I tried solving this problem using the Maximum Likelihood Estimation function for the Binomial Distribution, but it doesn't behave in a way that I found useful.
Edit:
The most extreme example would be to consider I have hundreds of coins, some have only been flipped once, and some have been flipped hundreds of times. How do I rank the coins in order to decide which ones would give me the greatest chance of picking heads? The practical situation I'm looking at actually resembles this situation, after some abstraction!
 A: To answer this question rigorously, you need some sort of prior belief about the types of coins in the world.
To illustrate this, consider the extreme example provided by lulu in a comment to this answer:

suppose I flipped one coin a million times and it came up $H$ all but once. And then I flipped a second coin once and got $H$.

Suppose first that your prior belief about the world is that there are only two types of coins: fair coins and 100%-heads coins. With respect to this belief, we can be certain that the first coin is fair, and so it would be correct to prefer the second coin, which could be 100%-heads, and thus guaranteed to be at least as good as the first one.

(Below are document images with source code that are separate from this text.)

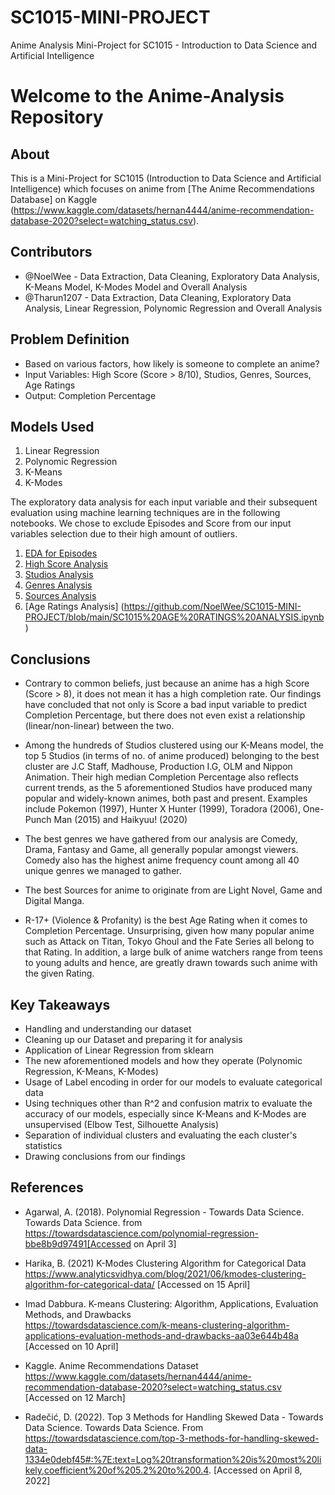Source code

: # SC1015-MINI-PROJECT
Anime Analysis Mini-Project for SC1015 - Introduction to Data Science and Artificial Intelligence

# Welcome to the Anime-Analysis Repository

## About

This is a Mini-Project for SC1015 (Introduction to Data Science and Artificial Intelligence) which focuses on anime from [The Anime Recommendations Database] on Kaggle (https://www.kaggle.com/datasets/hernan4444/anime-recommendation-database-2020?select=watching_status.csv). 
  
## Contributors

- @NoelWee -  Data Extraction, Data Cleaning, Exploratory Data Analysis, K-Means Model, K-Modes Model and Overall Analysis
- @Tharun1207 - Data Extraction, Data Cleaning, Exploratory Data Analysis, Linear Regression, Polynomic Regression and Overall Analysis

## Problem Definition

- Based on various factors, how likely is someone to complete an anime?
- Input Variables: High Score (Score > 8/10), Studios, Genres, Sources, Age Ratings
- Output: Completion Percentage

## Models Used

1. Linear Regression
2. Polynomic Regression
3. K-Means
4. K-Modes

The exploratory data analysis for each input variable and their subsequent evaluation using machine learning techniques are in the following notebooks. We chose to exclude Episodes and Score from our input variables selection due to their high amount of outliers. 

1. [EDA for Episodes](https://github.com/NoelWee/SC1015-MINI-PROJECT/blob/main/SC1015%20EPISODES%20EXPLORATORY%20DATA%20ANALYSIS.ipynb)
2. [High Score Analysis](https://github.com/NoelWee/SC1015-MINI-PROJECT/blob/main/SC1015%20SCORE%20ANALYSIS.ipynb)
3. [Studios Analysis](https://github.com/NoelWee/SC1015-MINI-PROJECT/blob/main/SC1015%20STUDIOS%20ANALYSIS.ipynb)
4. [Genres Analysis](https://github.com/NoelWee/SC1015-MINI-PROJECT/blob/main/SC1015%20GENRES%20ANALYSIS.ipynb)
5. [Sources Analysis](https://github.com/NoelWee/SC1015-MINI-PROJECT/blob/main/SC1015%20SOURCE%20ANALYSIS.ipynb)
6. [Age Ratings Analysis] (https://github.com/NoelWee/SC1015-MINI-PROJECT/blob/main/SC1015%20AGE%20RATINGS%20ANALYSIS.ipynb)

## Conclusions

- Contrary to common beliefs, just because an anime has a high Score (Score > 8), it does not mean it has a high completion rate. Our findings have concluded that not only is Score a bad input variable to predict Completion Percentage, but there does not even exist a relationship (linear/non-linear) between the two.

- Among the hundreds of Studios clustered using our K-Means model, the top 5 Studios (in terms of no. of anime produced) belonging to the best cluster are J.C Staff, Madhouse, Production I.G, OLM and Nippon Animation. Their high median Completion Percentage also reflects current trends, as the 5 aforementioned Studios have produced many popular and widely-known animes, both past and present. Examples include Pokemon (1997), Hunter X Hunter (1999), Toradora (2006), One-Punch Man (2015) and Haikyuu! (2020)

- The best genres we have gathered from our analysis are Comedy, Drama, Fantasy and Game, all generally popular amongst viewers. Comedy also has the highest anime frequency count among all 40 unique genres we managed to gather.

- The best Sources for anime to originate from are Light Novel, Game and Digital Manga.

- R-17+ (Violence & Profanity) is the best Age Rating when it comes to Completion Percentage. Unsurprising, given how many popular anime such as Attack on Titan, Tokyo Ghoul and the Fate Series all belong to that Rating. In addition, a large bulk of anime watchers range from teens to young adults and hence, are greatly drawn towards such anime with the given Rating.



## Key Takeaways

- Handling and understanding our dataset
- Cleaning up our Dataset and preparing it for analysis
- Application of Linear Regression from sklearn
- The new aforementioned models and how they operate (Polynomic Regression, K-Means, K-Modes)
- Usage of Label encoding in order for our models to evaluate categorical data
- Using techniques other than R^2 and confusion matrix to evaluate the accuracy of our models, especially since K-Means and K-Modes are unsupervised (Elbow Test, Silhouette Analysis)
- Separation of individual clusters and evaluating the each cluster's statistics
- Drawing conclusions from our findings


## References
- Agarwal, A. (2018). Polynomial Regression - Towards Data Science. Towards Data Science. 
from https://towardsdatascience.com/polynomial-regression-bbe8b9d97491[Accessed on April 3] 

- Harika, B. (2021) K-Modes Clustering Algorithm for Categorical Data
https://www.analyticsvidhya.com/blog/2021/06/kmodes-clustering-algorithm-for-categorical-data/ [Accessed on 15 April]

- Imad Dabbura. K-means Clustering: Algorithm, Applications, Evaluation Methods, and Drawbacks   
https://towardsdatascience.com/k-means-clustering-algorithm-applications-evaluation-methods-and-drawbacks-aa03e644b48a [Accessed on 10 April]

- Kaggle. Anime Recommendations Dataset
https://www.kaggle.com/datasets/hernan4444/anime-recommendation-database-2020?select=watching_status.csv [Accessed on 12 March]

- Radečić, D. (2022). Top 3 Methods for Handling Skewed Data - Towards Data Science. 
Towards Data Science. From https://towardsdatascience.com/top-3-methods-for-handling-skewed-data-1334e0debf45#:%7E:text=Log%20transformation%20is%20most%20likely,coefficient%20of%205.2%20to%200.4.
[Accessed on April 8, 2022]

However, if we modify our belief about the world to the belief that any given coin in the world has a heads-probability that uniformly falls in the range $[0, 1]$, then the first coin would be the better bet. I'll omit an exact calculation here. This similar question should give some hints on what the calculation would look like - there would be a (double)-integral over a triangular region under the line $y=x$ involved if trying to compute the probability that one coin is more biased than the other.
If you are not sure about the exact prior belief that underlies your problem, then you may be interested in some of the general strategies that appear in the multi-armed bandit literature. The multi-armed bandit problem supposes that you are given access to $n$ slot machines, and that at each step you choose a machine to play. At each subsequent step, you want to utilize the data you have seen so far in your ever-growing sample-size to determine which machine to play/replay next. This has a similar flavor to your problem, and the link lists some strategies, some of which have been proven to be optimal in some sense given various assumptions. A difference between the optimization task in the multi armed bandit context and yours is that in the multi armed bandit context, you are faced with a tension of exploration (gather more data) vs exploitation (maximize based on data seen so far), while in the way you phrased your problem, it sounds like the exploration phase is complete.
If you do a Google search for "multi armed bandit weighted coins", you get a variety of links similar to your problem of interest.